**Description of the task**
Gather the lines from the material that contain "read".

**Data for processing**
• • •
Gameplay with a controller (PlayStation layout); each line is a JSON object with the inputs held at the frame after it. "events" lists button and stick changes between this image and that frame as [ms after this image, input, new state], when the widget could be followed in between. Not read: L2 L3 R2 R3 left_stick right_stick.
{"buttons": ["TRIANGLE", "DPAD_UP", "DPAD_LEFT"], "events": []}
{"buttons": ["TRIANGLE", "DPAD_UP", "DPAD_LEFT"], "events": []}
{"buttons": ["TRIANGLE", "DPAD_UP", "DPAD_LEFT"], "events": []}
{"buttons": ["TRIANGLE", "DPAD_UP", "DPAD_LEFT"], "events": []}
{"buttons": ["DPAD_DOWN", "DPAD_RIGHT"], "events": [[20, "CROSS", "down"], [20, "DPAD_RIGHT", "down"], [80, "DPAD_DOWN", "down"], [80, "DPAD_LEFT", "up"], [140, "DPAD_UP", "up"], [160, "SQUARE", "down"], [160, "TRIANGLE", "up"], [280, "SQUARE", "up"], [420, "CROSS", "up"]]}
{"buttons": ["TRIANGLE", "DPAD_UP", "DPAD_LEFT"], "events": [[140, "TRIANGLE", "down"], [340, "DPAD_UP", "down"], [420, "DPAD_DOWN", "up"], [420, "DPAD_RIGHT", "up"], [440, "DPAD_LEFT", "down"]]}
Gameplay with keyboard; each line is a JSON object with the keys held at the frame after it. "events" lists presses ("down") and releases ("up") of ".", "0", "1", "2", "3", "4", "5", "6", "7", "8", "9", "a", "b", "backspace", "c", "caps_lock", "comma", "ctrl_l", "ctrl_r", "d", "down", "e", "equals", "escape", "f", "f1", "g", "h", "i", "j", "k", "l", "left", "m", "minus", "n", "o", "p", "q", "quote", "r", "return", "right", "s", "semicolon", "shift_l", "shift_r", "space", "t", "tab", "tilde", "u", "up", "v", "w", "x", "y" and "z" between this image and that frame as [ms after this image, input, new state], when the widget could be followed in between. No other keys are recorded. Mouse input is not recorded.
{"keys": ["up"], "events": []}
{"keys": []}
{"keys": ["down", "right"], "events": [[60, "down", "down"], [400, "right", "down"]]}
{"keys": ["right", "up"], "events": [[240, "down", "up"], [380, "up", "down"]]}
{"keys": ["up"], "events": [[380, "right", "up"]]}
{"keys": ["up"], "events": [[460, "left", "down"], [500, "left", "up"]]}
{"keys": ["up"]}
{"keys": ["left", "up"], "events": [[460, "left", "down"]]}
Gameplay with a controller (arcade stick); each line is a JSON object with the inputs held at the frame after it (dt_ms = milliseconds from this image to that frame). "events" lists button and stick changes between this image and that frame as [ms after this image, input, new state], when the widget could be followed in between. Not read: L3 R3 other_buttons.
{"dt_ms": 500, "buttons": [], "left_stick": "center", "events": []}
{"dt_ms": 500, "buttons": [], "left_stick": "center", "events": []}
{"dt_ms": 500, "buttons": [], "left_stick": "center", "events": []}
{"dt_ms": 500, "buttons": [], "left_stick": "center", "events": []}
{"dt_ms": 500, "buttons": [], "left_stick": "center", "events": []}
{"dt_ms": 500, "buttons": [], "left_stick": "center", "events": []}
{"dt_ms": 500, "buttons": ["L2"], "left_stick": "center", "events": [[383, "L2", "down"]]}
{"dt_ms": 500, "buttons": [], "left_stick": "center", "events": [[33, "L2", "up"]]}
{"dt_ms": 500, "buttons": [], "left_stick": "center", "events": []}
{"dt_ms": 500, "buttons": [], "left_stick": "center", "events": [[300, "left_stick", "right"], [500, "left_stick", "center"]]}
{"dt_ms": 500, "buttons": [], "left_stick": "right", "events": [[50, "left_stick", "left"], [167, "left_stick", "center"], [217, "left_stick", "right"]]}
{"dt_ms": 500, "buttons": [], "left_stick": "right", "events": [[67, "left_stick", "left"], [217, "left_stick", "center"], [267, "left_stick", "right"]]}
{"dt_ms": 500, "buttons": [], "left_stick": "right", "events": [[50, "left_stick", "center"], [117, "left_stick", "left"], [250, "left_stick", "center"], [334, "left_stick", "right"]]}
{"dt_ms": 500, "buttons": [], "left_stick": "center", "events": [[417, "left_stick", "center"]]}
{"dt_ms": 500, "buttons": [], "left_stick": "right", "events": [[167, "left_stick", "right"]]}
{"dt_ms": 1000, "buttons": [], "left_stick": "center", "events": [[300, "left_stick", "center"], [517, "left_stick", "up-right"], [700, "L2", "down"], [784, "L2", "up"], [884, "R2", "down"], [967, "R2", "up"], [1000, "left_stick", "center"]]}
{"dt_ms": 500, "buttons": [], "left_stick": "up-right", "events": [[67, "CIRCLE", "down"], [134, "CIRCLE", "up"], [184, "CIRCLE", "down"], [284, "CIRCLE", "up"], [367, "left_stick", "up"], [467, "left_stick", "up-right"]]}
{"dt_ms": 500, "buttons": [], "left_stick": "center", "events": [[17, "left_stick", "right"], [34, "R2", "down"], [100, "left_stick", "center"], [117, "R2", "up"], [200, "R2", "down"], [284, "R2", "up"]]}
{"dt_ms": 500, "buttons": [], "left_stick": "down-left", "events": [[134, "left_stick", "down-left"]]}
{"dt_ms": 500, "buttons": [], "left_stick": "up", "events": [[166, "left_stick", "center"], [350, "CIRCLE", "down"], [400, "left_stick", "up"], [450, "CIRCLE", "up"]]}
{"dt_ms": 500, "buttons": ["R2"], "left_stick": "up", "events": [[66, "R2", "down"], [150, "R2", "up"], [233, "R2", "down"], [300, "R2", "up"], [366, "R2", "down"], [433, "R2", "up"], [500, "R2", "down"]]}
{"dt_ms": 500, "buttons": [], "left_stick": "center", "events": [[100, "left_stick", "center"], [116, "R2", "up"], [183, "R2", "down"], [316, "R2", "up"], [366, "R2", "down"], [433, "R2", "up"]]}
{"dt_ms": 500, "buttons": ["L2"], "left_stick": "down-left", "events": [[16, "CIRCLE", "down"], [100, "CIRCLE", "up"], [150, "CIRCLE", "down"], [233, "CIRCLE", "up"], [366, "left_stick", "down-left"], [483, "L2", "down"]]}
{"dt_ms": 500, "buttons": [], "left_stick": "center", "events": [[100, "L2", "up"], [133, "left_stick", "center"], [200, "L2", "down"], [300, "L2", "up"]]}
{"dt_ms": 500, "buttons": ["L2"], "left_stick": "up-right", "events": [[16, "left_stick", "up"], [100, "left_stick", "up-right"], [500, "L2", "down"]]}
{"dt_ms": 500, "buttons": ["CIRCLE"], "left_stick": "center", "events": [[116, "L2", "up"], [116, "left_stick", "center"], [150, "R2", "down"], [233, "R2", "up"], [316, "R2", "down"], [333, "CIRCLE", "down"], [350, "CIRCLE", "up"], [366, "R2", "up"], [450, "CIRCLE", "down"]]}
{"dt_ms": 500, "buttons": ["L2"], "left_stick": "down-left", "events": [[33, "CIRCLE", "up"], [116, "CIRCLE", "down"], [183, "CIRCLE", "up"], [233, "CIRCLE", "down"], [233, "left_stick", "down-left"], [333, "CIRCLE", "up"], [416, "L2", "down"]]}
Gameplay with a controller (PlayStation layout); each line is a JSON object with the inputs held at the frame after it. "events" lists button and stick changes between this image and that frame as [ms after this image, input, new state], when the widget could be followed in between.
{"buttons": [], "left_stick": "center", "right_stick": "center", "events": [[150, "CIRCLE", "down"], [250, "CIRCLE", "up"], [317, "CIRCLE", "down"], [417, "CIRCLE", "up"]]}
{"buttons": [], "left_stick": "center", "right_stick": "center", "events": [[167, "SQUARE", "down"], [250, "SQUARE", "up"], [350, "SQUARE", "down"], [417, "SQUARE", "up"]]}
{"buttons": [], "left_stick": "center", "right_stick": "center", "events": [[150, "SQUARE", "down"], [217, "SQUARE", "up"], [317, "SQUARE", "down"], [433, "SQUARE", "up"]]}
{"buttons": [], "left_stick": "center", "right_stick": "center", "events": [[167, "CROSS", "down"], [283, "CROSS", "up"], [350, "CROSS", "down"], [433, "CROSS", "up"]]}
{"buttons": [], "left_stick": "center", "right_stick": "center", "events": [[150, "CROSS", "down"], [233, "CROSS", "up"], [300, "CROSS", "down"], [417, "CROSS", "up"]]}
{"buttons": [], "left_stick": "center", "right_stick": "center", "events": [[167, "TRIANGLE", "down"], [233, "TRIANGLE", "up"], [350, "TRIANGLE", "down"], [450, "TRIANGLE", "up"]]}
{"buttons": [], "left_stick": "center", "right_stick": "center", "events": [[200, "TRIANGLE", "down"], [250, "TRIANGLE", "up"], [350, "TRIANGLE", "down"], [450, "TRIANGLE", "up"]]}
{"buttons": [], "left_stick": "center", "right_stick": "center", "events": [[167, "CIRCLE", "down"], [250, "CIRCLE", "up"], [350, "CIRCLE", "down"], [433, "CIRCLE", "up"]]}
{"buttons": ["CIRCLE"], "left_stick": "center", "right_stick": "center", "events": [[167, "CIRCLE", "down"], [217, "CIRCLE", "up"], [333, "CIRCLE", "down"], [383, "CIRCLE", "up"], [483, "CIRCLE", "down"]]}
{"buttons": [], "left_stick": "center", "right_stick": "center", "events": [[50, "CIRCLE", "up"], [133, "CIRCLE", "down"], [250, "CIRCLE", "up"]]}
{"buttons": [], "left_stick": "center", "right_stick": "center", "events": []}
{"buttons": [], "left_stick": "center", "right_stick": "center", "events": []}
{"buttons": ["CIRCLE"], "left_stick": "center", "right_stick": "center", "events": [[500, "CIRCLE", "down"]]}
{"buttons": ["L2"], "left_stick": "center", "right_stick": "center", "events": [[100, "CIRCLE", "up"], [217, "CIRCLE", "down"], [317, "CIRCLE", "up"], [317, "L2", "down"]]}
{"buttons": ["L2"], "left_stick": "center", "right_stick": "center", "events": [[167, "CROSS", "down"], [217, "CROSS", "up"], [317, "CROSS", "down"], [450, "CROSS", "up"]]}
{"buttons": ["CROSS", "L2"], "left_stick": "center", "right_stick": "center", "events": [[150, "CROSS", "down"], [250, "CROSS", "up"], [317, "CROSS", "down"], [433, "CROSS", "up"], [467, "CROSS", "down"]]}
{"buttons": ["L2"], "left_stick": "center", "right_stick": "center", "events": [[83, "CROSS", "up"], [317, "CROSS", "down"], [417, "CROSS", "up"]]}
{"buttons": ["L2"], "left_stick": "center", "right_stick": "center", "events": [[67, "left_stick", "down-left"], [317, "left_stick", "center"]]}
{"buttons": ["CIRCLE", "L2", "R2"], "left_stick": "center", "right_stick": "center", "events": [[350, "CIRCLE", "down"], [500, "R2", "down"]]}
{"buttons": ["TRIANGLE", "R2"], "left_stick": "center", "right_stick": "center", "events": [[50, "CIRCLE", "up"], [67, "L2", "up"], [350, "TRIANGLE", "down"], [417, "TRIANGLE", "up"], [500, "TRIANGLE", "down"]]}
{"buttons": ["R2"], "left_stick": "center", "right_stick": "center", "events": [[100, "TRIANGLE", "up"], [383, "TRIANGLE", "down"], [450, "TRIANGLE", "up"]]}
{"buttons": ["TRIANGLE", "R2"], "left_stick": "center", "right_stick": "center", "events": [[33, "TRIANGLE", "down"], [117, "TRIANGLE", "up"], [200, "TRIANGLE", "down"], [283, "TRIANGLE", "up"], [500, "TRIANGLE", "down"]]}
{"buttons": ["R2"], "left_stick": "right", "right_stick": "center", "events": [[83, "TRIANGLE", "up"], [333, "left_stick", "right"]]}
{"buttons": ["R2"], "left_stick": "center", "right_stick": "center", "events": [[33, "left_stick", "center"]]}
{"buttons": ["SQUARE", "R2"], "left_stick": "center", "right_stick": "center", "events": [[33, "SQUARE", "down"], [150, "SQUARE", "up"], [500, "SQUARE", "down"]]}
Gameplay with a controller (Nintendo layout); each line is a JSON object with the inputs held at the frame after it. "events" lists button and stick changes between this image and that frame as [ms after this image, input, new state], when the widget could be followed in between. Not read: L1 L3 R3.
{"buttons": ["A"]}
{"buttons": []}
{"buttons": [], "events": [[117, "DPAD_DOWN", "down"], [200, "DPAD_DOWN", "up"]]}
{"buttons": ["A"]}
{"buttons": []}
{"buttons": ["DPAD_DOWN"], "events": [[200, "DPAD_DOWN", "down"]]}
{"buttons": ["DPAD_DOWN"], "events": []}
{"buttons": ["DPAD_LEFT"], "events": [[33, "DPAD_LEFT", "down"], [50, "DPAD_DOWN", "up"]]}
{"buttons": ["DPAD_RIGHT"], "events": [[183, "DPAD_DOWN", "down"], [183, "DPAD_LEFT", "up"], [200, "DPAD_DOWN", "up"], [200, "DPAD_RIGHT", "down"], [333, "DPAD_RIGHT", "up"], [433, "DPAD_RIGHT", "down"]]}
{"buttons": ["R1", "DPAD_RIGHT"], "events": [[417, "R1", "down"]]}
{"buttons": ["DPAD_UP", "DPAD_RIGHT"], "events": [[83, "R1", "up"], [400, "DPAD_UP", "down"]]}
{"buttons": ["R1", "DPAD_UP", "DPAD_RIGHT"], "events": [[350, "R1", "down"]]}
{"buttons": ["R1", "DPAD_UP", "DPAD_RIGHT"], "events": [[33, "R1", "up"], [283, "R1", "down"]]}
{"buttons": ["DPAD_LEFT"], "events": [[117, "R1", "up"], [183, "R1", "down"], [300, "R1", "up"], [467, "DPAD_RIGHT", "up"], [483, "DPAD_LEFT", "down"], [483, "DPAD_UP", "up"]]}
• • •
**Answer below**
Gameplay with a controller (PlayStation layout); each line is a JSON object with the inputs held at the frame after it. "events" lists button and stick changes between this image and that frame as [ms after this image, input, new state], when the widget could be followed in between. Not read: L2 L3 R2 R3 left_stick right_stick.
Gameplay with a controller (arcade stick); each line is a JSON object with the inputs held at the frame after it (dt_ms = milliseconds from this image to that frame). "events" lists button and stick changes between this image and that frame as [ms after this image, input, new state], when the widget could be followed in between. Not read: L3 R3 other_buttons.
Gameplay with a controller (Nintendo layout); each line is a JSON object with the inputs held at the frame after it. "events" lists button and stick changes between this image and that frame as [ms after this image, input, new state], when the widget could be followed in between. Not read: L1 L3 R3.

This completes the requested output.